Excerto apresentado:

Para o Professor Freitas do Amaral, sempre que o direito à audiência prévia for concebido como um direito fundamental (artº 133/2/d)), o vício será gerador de nulidade. Ao invés, caso não o seja, o vício será mera anulabilidade (artº 135).  O Professor Freitas do Amaral defende a anulabilidade, na medida em que, e tendo em conta a jurisprudência do Supremo Tribunal Administrativo, a audiência prévia dos interessados é um direito que reveste grande importância na protecção dos particulares face à Administração Pública não sendo, no entanto, um direito incluído no catálogo dos direitos fundamentais, estritamente ligados com a protecção da dignidade da pessoa humana.
Do lado do Professor Freitas do Amaral temos, como já referi, a jurisprudência do Supremo Tribunal Administrativo, bem como o Professor Pedro Machete. Como disse anteriormente, a anulabilidade do acto por falta de audiência prévia prende-se com o facto deste não ser um direito fundamental e, por isso, dever-se aplicar o artº 135º do CPA, em que são anuláveis os actos administrativos praticados com ofensa dos princípios ou normas jurídicas aplicáveis para cuja violação não se preveja outra sanção.
Contra esta orientação, defendendo a nulidade, temos os Professores Sérvulo Correia, Vasco Pereira da Silva e David Duarte e a Professora Luísa Neto. Para o Professor Sérvulo Correia, o direito de audiência prévia é como um espelho dos princípios de dignidade da pessoa humana e do Estado de Direito democrático e da regra da participação dos interessados na formação das decisões que a estes lhes respeitem; através da analogia legis com direitos fundamentais típicos constantes nos artº 48/1 e 49/1 da CRP, configura o direito de audiência como um direito de defesa, justificando a sua qualificação como “direito de natureza análoga” para efeitos do artº 17º da CRP, concluindo, então, que o direito de audiência é um direito fundamental atípico de regime análogo no que respeita dos efeitos da sua violação, dos direitos liberdade e garantias do título II da Parte I da CRP e que, por isso, o seu desvalor será a nulidade (133º CPA).

Entradas listadas:
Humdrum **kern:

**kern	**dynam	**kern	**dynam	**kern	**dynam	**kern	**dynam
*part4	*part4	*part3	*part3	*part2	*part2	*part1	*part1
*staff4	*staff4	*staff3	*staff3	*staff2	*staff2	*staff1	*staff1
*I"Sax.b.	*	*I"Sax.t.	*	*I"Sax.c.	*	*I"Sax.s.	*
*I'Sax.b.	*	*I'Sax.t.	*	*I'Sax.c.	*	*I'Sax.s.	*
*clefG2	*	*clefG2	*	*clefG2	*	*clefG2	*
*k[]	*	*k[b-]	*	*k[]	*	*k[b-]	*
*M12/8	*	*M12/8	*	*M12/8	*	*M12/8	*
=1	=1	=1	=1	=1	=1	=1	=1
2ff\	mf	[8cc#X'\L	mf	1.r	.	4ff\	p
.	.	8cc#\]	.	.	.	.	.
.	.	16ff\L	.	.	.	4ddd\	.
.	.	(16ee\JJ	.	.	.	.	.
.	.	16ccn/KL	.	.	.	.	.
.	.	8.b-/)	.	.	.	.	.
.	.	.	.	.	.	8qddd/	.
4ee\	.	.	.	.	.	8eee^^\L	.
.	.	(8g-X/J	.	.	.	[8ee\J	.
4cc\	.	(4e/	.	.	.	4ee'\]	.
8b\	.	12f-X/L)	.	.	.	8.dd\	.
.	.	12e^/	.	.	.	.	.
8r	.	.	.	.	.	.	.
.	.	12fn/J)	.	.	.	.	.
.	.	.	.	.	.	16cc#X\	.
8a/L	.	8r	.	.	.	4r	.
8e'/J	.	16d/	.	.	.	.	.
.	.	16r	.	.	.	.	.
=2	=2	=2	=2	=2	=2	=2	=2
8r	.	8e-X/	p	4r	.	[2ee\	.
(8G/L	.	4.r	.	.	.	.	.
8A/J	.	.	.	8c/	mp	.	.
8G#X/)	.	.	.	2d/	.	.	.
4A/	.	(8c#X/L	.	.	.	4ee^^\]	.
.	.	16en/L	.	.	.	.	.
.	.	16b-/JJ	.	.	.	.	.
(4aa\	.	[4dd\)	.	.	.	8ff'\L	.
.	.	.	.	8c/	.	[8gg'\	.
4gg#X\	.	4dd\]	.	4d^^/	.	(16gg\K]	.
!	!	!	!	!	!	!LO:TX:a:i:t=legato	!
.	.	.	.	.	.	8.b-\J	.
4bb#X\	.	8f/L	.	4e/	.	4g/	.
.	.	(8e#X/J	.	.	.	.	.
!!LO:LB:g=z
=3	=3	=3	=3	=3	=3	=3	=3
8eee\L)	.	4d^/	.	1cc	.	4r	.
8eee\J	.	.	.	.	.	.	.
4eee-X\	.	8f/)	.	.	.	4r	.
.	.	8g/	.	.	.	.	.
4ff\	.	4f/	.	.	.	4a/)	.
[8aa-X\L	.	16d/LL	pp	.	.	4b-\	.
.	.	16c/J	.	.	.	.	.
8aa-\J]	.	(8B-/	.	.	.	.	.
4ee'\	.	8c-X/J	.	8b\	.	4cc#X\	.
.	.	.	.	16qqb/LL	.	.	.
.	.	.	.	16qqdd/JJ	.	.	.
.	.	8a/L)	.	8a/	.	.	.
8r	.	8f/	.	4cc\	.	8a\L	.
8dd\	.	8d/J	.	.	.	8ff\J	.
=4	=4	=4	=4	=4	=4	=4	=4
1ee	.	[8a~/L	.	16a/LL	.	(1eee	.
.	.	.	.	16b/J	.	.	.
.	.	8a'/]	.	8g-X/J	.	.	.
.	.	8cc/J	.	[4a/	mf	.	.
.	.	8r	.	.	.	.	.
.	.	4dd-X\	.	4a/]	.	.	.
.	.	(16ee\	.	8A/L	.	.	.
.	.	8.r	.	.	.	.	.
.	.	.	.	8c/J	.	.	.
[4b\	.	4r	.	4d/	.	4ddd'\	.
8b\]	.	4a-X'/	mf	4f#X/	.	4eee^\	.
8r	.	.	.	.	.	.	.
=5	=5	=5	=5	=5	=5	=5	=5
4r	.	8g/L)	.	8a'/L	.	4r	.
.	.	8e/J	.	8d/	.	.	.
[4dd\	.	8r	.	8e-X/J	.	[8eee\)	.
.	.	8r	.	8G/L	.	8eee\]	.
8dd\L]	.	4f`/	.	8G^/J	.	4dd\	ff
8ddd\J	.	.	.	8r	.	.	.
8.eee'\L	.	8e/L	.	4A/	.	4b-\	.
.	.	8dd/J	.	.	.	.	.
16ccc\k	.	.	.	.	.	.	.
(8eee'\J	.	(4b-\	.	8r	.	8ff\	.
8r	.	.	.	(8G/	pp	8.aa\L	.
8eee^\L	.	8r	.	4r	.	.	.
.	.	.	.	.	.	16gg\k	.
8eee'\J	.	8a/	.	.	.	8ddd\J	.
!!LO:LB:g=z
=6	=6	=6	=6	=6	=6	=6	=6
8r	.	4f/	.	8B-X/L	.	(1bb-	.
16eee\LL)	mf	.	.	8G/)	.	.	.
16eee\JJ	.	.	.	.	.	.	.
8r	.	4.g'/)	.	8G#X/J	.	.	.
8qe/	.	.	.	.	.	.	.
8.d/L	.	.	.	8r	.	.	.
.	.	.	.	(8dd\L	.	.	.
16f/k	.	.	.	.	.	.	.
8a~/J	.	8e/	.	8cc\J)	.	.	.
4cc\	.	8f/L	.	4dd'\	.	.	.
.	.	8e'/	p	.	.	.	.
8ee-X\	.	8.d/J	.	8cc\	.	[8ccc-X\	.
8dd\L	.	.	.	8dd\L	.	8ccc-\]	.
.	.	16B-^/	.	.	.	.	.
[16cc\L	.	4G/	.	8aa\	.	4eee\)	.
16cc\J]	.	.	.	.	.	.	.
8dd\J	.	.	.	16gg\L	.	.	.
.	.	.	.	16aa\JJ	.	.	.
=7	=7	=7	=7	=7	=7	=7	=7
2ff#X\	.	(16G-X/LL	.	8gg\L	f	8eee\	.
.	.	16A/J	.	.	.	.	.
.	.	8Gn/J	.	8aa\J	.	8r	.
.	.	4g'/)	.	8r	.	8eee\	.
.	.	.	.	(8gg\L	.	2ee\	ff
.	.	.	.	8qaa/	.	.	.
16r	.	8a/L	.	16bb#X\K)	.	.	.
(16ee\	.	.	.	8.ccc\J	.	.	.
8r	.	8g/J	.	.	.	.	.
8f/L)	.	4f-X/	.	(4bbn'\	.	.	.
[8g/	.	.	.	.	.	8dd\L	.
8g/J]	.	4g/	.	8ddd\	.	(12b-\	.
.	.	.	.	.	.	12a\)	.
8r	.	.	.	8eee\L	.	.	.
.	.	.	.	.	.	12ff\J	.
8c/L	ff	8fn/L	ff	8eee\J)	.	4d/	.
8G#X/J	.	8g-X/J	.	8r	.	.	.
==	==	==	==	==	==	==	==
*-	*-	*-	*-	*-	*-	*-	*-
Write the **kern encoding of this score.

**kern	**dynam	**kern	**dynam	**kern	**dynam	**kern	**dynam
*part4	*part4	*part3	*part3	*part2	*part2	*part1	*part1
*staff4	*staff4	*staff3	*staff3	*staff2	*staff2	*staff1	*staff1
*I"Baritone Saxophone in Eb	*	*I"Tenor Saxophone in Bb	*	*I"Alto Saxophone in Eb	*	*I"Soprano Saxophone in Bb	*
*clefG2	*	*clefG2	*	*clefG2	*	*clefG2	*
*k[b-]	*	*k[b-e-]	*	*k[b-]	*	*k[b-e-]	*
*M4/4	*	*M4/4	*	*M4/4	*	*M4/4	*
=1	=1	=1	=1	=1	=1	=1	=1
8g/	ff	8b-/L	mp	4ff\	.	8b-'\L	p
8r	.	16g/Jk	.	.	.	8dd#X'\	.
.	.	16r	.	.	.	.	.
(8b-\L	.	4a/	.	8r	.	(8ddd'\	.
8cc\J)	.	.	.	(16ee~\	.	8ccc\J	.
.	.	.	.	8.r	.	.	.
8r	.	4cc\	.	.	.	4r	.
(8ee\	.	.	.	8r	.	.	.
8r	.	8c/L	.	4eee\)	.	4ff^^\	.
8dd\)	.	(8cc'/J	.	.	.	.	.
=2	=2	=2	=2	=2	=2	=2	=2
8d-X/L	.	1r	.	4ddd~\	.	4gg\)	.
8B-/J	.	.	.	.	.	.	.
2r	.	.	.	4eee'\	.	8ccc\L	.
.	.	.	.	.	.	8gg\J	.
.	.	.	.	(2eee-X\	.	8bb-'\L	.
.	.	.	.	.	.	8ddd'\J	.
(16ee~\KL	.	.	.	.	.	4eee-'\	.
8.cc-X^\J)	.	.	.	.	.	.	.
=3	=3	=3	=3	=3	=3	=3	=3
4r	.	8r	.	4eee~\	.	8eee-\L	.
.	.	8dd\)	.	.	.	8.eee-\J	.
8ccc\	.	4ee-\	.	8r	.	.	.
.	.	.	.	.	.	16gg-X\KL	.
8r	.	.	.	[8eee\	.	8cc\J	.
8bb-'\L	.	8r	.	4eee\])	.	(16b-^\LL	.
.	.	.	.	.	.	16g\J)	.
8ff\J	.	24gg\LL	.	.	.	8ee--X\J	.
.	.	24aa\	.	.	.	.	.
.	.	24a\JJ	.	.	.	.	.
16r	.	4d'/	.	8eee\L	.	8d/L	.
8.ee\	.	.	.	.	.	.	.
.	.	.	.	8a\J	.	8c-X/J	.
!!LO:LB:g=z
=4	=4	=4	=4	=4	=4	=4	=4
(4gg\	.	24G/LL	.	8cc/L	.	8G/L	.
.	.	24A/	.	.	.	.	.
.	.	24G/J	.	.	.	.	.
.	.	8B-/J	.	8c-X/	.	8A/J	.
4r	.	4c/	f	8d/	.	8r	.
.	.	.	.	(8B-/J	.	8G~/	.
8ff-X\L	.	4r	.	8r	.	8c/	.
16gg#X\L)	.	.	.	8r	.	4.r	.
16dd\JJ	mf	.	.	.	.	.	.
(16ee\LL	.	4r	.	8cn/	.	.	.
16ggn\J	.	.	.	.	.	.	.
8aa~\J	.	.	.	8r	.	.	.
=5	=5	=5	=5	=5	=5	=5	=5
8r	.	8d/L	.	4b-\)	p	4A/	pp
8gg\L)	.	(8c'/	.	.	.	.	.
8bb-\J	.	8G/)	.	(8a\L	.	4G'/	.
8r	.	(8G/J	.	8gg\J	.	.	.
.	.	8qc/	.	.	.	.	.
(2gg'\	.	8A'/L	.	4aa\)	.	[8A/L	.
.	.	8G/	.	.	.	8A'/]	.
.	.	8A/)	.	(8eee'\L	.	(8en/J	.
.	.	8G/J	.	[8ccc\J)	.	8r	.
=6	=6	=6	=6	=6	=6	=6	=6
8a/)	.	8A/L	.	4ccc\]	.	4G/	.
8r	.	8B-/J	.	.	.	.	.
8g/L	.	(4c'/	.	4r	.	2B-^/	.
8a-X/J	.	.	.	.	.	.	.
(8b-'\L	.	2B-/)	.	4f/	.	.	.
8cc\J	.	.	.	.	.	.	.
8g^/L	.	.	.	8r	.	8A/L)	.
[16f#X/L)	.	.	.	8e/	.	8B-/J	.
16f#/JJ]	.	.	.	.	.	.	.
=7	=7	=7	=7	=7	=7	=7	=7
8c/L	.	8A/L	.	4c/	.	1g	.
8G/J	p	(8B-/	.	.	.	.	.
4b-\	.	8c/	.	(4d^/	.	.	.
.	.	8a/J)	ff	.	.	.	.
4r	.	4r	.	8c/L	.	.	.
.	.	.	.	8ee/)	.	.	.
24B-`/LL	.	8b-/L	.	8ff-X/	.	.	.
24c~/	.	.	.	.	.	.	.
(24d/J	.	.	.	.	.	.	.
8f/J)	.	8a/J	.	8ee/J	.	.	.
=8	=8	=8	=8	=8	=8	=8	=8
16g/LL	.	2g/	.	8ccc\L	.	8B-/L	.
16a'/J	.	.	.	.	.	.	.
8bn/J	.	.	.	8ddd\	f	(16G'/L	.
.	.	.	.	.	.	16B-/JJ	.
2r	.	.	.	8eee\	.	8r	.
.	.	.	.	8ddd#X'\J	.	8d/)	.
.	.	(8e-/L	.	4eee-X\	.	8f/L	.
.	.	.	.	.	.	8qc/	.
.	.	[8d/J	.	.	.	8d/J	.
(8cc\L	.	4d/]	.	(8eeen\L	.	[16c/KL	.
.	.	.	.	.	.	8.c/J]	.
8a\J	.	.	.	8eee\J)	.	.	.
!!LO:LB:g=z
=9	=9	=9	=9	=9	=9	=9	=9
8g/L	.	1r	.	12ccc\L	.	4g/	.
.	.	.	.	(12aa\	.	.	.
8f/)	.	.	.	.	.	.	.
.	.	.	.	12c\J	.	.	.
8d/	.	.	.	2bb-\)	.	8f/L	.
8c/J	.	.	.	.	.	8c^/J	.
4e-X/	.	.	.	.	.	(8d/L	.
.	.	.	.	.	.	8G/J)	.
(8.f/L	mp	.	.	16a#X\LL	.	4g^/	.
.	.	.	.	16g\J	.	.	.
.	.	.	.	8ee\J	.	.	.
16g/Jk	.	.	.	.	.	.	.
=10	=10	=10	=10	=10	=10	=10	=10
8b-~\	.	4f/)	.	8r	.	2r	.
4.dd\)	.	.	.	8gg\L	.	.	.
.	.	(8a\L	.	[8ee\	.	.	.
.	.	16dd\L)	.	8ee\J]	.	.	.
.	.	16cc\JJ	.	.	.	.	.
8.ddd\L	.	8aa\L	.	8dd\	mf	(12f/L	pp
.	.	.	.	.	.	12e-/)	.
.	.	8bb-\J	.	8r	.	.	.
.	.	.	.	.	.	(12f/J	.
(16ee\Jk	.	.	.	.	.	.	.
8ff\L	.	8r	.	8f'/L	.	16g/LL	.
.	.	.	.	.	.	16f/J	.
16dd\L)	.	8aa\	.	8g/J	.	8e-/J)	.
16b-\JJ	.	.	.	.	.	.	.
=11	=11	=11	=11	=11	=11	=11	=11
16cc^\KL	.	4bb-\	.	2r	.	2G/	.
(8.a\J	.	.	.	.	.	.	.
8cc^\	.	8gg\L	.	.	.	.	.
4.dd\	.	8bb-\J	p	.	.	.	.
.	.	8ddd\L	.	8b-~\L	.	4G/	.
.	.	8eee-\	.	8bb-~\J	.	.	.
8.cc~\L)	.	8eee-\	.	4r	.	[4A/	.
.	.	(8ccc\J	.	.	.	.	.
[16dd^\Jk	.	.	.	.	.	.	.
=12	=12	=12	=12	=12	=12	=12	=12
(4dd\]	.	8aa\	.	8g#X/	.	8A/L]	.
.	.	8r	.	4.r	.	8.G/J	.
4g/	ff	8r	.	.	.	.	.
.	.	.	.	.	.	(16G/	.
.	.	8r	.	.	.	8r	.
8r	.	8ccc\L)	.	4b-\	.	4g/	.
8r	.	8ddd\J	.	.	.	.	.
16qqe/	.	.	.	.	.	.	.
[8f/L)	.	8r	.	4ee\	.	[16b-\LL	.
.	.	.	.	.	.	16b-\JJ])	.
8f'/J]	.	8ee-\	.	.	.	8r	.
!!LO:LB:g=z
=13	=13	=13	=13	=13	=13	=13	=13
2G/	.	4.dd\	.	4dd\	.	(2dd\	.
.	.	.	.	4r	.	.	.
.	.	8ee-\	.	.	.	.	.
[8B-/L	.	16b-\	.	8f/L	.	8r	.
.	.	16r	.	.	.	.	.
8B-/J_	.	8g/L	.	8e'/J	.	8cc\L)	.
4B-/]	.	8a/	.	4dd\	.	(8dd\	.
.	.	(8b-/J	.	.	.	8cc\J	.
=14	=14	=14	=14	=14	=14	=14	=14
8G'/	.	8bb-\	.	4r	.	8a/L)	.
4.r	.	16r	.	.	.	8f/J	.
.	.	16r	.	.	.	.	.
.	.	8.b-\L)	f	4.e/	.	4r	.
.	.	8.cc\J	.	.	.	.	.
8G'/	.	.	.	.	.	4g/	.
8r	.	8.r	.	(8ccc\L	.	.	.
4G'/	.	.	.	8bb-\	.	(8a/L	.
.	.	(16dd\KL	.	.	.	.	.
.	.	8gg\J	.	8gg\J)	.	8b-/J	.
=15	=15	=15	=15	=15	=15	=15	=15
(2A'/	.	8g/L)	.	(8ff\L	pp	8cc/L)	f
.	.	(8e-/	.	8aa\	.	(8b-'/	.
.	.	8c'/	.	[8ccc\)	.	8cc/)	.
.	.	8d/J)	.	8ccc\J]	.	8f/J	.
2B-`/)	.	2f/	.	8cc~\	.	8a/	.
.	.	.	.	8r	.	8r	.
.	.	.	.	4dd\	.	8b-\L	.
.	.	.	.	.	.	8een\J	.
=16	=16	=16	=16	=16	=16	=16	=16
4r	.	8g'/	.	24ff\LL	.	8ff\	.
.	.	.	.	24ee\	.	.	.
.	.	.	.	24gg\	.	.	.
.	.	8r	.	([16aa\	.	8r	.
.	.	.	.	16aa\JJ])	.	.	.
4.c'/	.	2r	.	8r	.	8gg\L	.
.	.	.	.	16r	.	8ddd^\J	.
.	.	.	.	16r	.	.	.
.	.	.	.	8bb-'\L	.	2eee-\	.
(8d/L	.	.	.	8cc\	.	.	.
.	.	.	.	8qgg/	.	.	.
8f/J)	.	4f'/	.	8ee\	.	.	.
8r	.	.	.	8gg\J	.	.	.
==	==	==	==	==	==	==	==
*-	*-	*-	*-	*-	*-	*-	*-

As suas tarefas:
- A) Indique se cada afirmação concorda com o excerto sobre a audiência prévia, respondendo sim ou não e citando as palavras do excerto que o determinam: (i) O Professor Freitas do Amaral defende a anulabilidade. (ii) O Professor Pedro Machete defende a nulidade. (iii) O Professor Sérvulo Correia configura o direito de audiência como um direito de defesa.
- B) Por favor, transcreva do excerto sobre a audiência prévia o trecho entre as palavras "Do lado do Professor" e "preveja outra sanção.", inclusive.

Respostas aos exercícios:
- A)
(i) Sim: "O Professor Freitas do Amaral defende a anulabilidade"
(ii) Não: "Do lado do Professor Freitas do Amaral temos, como já referi, a jurisprudência do Supremo Tribunal Administrativo, bem como o Professor Pedro Machete."
(iii) Sim: "configura o direito de audiência como um direito de defesa"

- B)
Do lado do Professor Freitas do Amaral temos, como já referi, a jurisprudência do Supremo Tribunal Administrativo, bem como o Professor Pedro Machete. Como disse anteriormente, a anulabilidade do acto por falta de audiência prévia prende-se com o facto deste não ser um direito fundamental e, por isso, dever-se aplicar o artº 135º do CPA, em que são anuláveis os actos administrativos praticados com ofensa dos princípios ou normas jurídicas aplicáveis para cuja violação não se preveja outra sanção.